• **EXERCISE AIM**
Render the records below as a two-column CSV with the header instruction,response, one row per record, giving the record's text in the first column and its answer in the second, each as a single quoted field with line breaks replaced by spaces. Leave the pictures out of the answer.
* * *
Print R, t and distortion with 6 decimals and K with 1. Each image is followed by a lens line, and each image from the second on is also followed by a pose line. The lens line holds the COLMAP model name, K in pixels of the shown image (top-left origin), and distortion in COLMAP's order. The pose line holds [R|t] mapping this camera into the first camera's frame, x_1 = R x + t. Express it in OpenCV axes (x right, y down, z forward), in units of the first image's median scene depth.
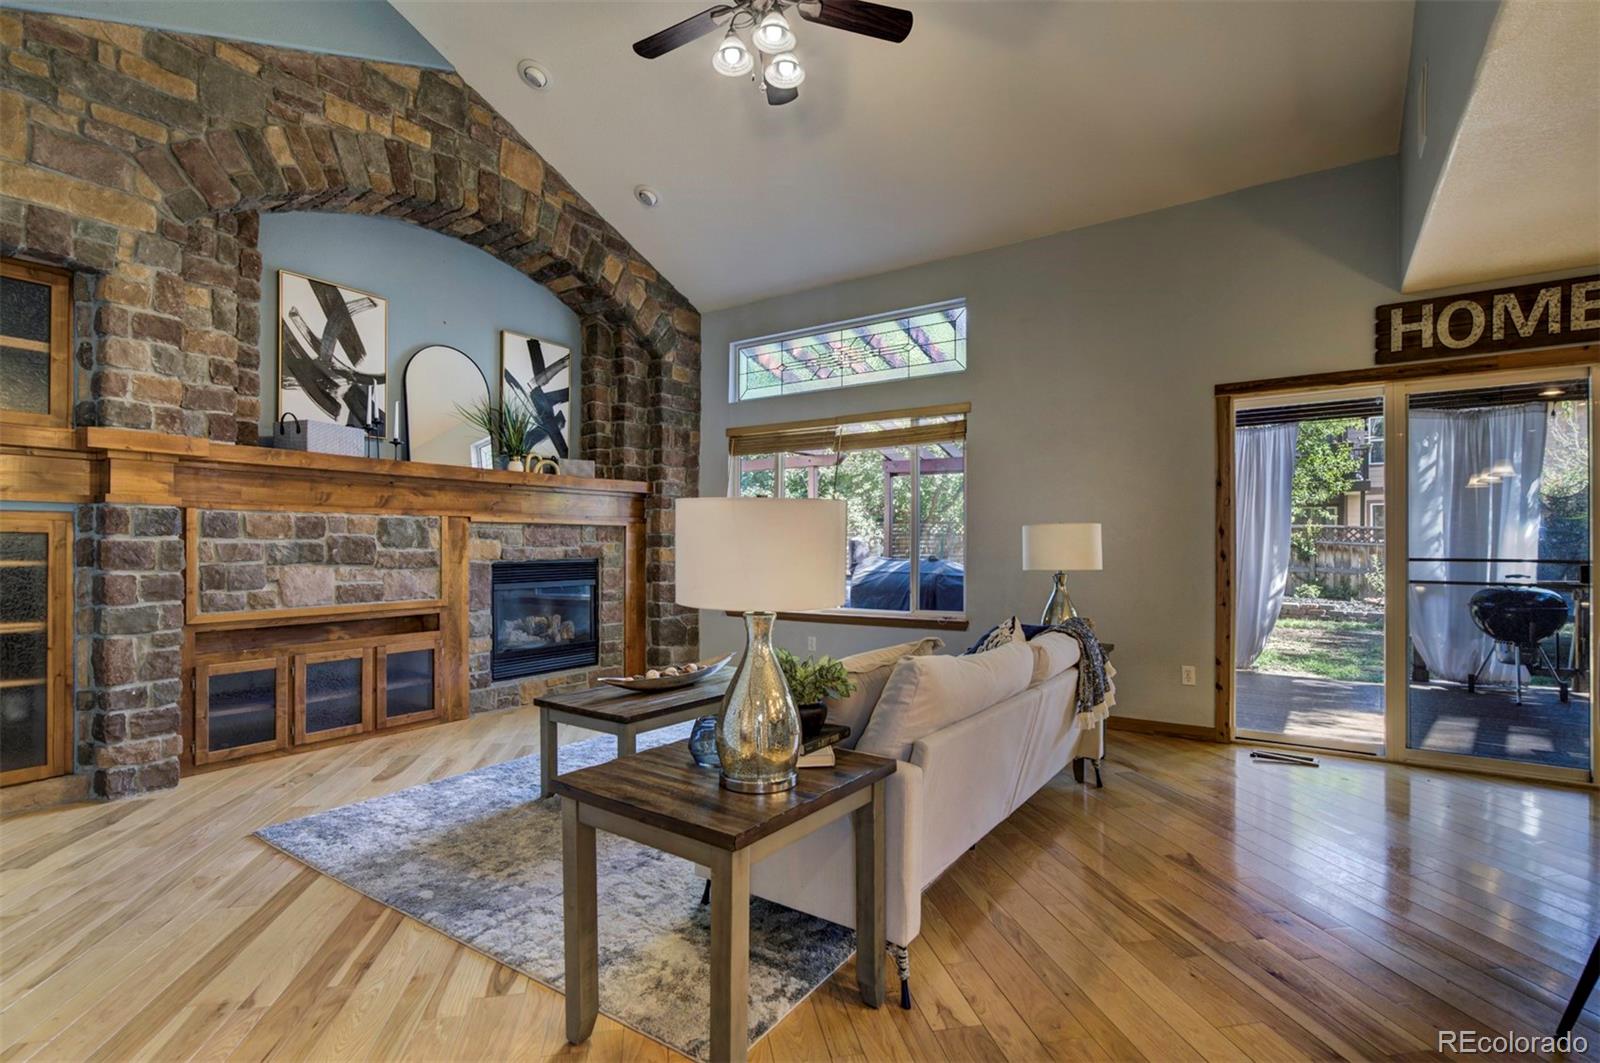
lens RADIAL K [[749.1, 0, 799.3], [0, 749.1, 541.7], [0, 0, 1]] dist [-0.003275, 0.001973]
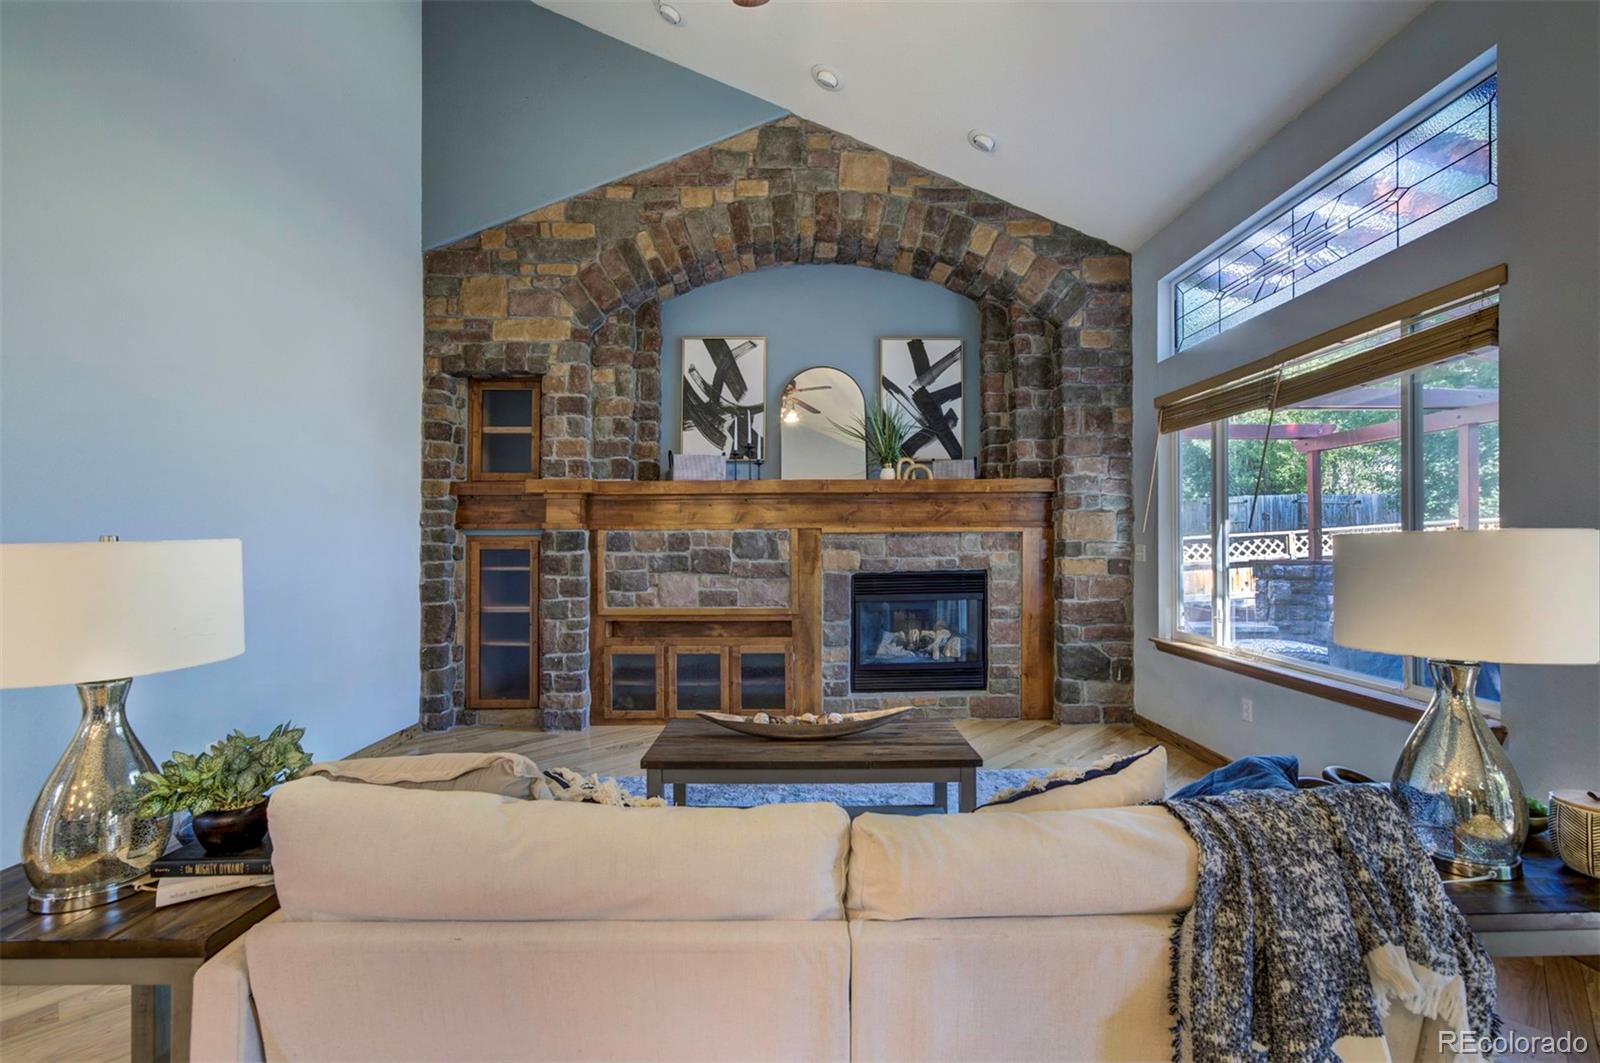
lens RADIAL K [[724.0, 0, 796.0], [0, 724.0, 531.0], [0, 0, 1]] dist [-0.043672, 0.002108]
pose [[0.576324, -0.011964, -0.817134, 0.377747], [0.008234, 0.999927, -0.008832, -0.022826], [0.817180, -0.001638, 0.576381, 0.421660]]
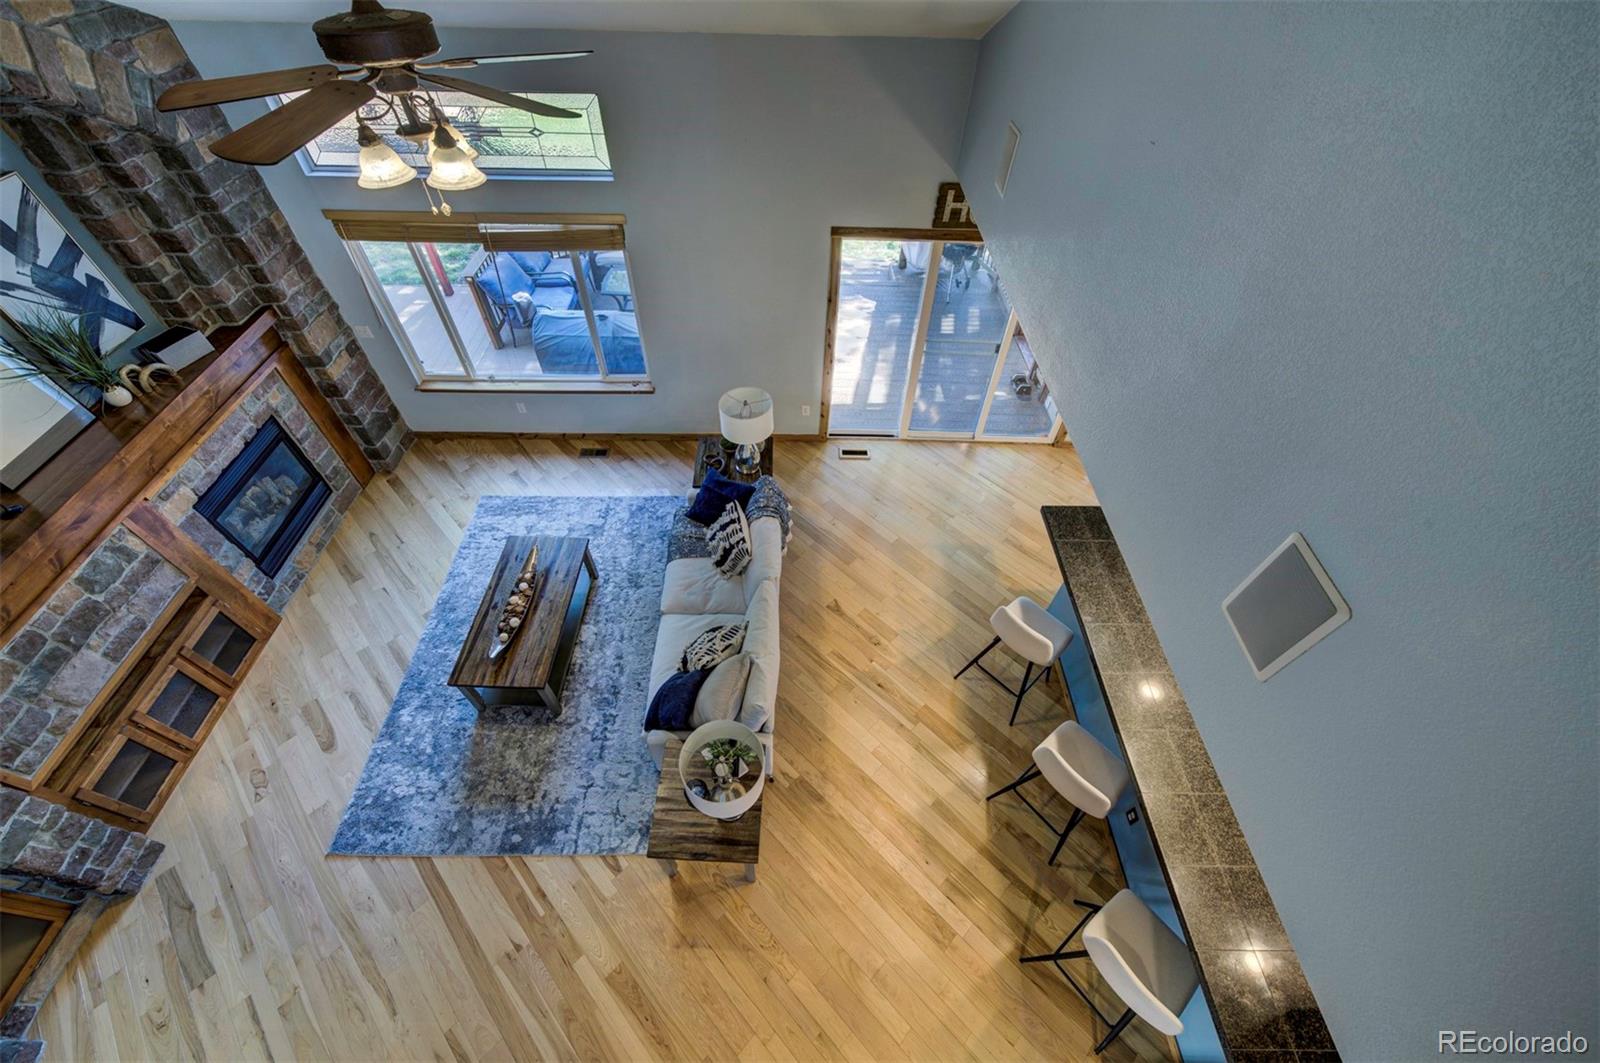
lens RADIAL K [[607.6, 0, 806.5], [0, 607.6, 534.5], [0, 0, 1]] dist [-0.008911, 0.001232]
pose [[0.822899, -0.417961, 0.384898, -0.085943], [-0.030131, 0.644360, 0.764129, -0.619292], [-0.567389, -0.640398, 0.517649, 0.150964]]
* * *
• **TASK RESPONSE**
instruction,response
"Print R, t and distortion with 6 decimals and K with 1. Each image is followed by a lens line, and each image from the second on is also followed by a pose line. The lens line holds the COLMAP model name, K in pixels of the shown image (top-left origin), and distortion in COLMAP's order. The pose line holds [R|t] mapping this camera into the first camera's frame, x_1 = R x + t. Express it in OpenCV axes (x right, y down, z forward), in units of the first image's median scene depth.","lens RADIAL K [[749.1, 0, 799.3], [0, 749.1, 541.7], [0, 0, 1]] dist [-0.003275, 0.001973] lens RADIAL K [[724.0, 0, 796.0], [0, 724.0, 531.0], [0, 0, 1]] dist [-0.043672, 0.002108] pose [[0.576324, -0.011964, -0.817134, 0.377747], [0.008234, 0.999927, -0.008832, -0.022826], [0.817180, -0.001638, 0.576381, 0.421660]] lens RADIAL K [[607.6, 0, 806.5], [0, 607.6, 534.5], [0, 0, 1]] dist [-0.008911, 0.001232] pose [[0.822899, -0.417961, 0.384898, -0.085943], [-0.030131, 0.644360, 0.764129, -0.619292], [-0.567389, -0.640398, 0.517649, 0.150964]]"